Spain is preparing itself as far as possible in case the deadly Ebola virus – currently sweeping three west African nations – reaches the country. The Spanish-owned city-provinces of Ceuta and Melilla on the northern Moroccan coast could be a point of entry for the disease, which so far has a survival rate of less than 10 per cent and his highly infectious, although not contagious.
Whilst no apparent risk or signs of the disease entering Spain have been detected as yet, these two enclaves of Spain are a known and regular entry point for sub-Saharan Africans attempting to enter Europe via the ‘back door’, either by jerry-built boat or by climbing the border fence after trekking across the continent for months, and not everyone who gets through is caught and sent back.
Madrid‘s Adolfo Suárez airport is also a major gateway for illegal immigration from African nations, meaning staff have been placed on their guard and given training to enable them to cope if a potentially affected passenger is seen.
A full procedure has been set up to deal with any likely spread of the disease to Spain, with red folders containing full documentation having been sent to health authorities in each of the country’s 17 regions, as well as Ceuta and Melilla.

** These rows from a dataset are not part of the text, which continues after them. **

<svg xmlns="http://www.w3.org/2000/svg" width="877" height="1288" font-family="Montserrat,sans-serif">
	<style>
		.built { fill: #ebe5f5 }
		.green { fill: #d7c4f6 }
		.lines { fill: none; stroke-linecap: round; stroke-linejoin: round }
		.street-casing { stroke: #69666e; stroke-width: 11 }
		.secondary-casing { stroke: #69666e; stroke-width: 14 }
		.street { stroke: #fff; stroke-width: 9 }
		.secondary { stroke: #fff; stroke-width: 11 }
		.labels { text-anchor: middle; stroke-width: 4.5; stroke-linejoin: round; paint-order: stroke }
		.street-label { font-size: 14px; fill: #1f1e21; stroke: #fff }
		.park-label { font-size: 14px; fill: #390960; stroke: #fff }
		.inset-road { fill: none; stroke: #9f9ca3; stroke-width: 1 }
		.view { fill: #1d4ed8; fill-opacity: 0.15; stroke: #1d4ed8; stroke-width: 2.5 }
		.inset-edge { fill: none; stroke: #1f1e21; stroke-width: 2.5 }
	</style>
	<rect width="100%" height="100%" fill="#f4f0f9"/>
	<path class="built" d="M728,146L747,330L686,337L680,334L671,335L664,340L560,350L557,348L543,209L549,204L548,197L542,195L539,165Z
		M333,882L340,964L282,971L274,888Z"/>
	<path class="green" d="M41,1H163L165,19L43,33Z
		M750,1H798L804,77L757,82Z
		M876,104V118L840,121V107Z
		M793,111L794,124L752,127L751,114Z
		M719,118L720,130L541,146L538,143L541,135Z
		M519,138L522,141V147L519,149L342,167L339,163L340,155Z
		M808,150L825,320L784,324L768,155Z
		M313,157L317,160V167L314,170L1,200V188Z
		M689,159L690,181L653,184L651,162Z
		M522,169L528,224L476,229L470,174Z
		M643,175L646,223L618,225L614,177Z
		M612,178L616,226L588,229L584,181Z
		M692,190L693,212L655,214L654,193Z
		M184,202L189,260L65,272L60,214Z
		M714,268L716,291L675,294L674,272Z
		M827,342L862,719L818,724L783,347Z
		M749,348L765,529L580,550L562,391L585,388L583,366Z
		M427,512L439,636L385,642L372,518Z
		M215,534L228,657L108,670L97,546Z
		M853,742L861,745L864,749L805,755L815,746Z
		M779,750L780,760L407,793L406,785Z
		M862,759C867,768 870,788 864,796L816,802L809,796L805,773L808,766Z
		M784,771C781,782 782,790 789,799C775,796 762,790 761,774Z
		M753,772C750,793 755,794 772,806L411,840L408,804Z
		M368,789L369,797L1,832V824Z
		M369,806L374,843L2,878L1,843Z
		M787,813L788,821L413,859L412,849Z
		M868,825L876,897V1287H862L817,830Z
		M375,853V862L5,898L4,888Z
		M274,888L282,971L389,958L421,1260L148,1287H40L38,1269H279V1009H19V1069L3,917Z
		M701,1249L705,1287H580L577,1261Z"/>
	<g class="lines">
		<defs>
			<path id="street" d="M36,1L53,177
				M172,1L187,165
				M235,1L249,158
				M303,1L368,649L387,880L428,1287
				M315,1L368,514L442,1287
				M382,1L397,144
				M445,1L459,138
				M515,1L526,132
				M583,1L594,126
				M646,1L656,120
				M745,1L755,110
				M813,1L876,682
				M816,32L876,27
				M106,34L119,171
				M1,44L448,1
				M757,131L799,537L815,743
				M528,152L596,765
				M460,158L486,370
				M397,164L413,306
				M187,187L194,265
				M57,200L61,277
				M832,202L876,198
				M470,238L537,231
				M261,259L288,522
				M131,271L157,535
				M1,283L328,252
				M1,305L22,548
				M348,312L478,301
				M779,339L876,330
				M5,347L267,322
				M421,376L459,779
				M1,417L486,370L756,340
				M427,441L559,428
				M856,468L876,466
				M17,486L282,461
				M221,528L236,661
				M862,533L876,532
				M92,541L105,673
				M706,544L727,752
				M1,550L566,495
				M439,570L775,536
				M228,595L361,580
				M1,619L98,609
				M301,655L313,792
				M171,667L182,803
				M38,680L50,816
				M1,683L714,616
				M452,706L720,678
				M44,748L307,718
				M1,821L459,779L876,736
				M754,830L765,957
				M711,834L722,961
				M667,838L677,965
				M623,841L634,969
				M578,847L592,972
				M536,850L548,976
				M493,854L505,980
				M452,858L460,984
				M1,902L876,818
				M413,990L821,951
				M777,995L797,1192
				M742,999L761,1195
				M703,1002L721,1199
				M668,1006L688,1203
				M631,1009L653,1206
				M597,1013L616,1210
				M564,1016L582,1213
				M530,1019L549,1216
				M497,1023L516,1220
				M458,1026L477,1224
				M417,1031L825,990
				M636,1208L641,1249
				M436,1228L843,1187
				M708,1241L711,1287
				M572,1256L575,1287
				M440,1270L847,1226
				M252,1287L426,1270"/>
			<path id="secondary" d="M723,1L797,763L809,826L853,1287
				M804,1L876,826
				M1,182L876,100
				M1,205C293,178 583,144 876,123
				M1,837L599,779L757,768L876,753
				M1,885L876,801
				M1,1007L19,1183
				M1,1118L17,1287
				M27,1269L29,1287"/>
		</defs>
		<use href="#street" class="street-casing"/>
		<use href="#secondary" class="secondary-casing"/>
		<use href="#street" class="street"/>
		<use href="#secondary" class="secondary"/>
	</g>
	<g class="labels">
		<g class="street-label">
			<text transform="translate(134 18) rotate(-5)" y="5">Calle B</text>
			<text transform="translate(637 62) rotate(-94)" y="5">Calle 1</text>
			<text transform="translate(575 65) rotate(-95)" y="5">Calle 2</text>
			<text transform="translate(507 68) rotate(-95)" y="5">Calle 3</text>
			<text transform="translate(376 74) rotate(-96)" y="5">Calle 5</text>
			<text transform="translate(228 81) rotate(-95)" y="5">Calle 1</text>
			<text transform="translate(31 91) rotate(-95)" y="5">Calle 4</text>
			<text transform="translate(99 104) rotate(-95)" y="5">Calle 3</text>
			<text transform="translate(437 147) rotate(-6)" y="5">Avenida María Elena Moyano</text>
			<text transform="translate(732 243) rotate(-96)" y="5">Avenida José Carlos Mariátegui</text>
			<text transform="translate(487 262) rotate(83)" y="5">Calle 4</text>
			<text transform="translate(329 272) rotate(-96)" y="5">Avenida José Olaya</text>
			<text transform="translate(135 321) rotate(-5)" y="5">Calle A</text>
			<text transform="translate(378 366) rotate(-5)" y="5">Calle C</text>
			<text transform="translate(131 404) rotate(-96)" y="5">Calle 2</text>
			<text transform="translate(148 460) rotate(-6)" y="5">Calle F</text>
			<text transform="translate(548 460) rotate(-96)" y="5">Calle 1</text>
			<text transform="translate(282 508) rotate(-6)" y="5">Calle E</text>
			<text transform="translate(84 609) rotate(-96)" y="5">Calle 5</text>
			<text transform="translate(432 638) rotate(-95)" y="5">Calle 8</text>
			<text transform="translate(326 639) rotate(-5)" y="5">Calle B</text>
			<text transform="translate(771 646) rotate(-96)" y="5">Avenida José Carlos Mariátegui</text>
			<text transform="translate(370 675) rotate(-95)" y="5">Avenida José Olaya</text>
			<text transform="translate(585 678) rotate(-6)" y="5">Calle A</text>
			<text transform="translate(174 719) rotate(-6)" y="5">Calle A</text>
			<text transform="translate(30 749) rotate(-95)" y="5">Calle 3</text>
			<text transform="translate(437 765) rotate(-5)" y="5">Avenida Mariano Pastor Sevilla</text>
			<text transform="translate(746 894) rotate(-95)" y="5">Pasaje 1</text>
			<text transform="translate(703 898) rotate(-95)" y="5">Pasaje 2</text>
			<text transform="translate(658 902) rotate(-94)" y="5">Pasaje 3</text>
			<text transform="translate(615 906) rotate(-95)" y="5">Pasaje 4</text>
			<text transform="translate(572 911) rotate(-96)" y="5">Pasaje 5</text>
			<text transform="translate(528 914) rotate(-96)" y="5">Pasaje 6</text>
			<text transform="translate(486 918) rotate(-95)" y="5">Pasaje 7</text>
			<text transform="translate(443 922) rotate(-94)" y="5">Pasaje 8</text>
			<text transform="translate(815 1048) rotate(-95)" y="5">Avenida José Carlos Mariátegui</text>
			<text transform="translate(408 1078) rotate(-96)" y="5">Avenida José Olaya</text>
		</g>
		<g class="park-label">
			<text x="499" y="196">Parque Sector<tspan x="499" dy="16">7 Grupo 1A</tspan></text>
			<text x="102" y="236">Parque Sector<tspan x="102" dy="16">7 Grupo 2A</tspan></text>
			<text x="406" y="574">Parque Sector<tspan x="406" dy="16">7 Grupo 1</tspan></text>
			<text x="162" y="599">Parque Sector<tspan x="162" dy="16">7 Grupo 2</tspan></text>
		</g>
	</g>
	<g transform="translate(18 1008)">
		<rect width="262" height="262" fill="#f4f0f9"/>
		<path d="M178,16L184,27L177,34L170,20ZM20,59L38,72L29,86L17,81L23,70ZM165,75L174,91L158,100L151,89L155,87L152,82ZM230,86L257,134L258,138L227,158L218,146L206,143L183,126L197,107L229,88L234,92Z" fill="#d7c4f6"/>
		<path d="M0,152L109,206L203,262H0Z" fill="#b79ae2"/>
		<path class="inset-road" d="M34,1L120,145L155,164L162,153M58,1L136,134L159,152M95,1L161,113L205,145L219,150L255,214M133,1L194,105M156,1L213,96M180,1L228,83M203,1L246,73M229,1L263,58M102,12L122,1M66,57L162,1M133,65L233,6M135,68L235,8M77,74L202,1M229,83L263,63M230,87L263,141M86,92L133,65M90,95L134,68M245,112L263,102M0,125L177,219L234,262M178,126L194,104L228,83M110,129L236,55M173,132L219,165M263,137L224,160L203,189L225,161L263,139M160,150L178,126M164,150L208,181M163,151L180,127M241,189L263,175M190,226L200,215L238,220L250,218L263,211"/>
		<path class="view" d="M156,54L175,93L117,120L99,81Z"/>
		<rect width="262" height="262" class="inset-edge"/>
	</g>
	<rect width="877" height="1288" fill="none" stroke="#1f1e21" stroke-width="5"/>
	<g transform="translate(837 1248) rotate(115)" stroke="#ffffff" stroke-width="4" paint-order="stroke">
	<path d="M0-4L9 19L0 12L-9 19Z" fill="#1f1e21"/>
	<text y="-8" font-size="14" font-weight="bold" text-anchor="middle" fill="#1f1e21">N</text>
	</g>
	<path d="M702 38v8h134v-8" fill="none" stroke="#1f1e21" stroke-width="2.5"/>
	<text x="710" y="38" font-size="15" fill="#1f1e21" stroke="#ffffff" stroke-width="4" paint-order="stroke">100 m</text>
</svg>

In addition to possible illegal immigration from African States, tourists from Spain or expats visiting their families in the affected countries, as well as aid workers, particularly doctors and nurses, working in areas where Ebola is rife and who travel back to Spain during the incubation period, which is between two and 21 days.
Even Africans brought to Spain for treatment of other conditions may be carriers.
A recent scare involving a 45-year-old Guinean man who flew to Valencia via Morocco and was displaying symptoms of the lethal virus ended with the patient, who was in isolation at the eastern Spanish city’s La Fe hospital, testing negative.
Symptoms of the condition include fever, muscular weakness, extreme tiredness, headaches and a sore throat, which is usually followed quickly by diarrhoea, vomiting, skin eruptions, kidney and liver failure.
Internal and external bleeding are usually seen early on, and tests will show a very low blood count in patients with a positive diagnosis.
There is no vaccination or treatment.
It is infectious – passed on through human contact – but not contagious (airborne).
The Ebola virus can be sexually-transmitted up to seven weeks after the patient has been declared clinically cured, as well as through infected animals – dead or alive – including antelopes, monkeys, chimpanzees and bats.
Body fluids in humans or affected animals – blood, tissue, secretions of any description including urine, excrement and mucous, or internal organs or even external ones such as eyes, earns and noses through tears, for example – carry the virus and contact with any of these elements can pass it to another person, whether the sufferer is alive or dead.
The virus is rife and, in the words of international aid charities, out of control in Sierra Leone, Guinea – but not Guinea Bissau as yet – and Liberia.
Foreign offices in Spain and the UK have advised against all travel to the countries in question, and caution in the case of border nations such as Guinea Bissau and the Ivory Coast.
If anyone is unable to avoid travelling to these nations, they should make contact with the embassy of their country in that part of Africa, which may be in a neighbouring State – the Ivory Coast is the nearest country with a Spanish embassy.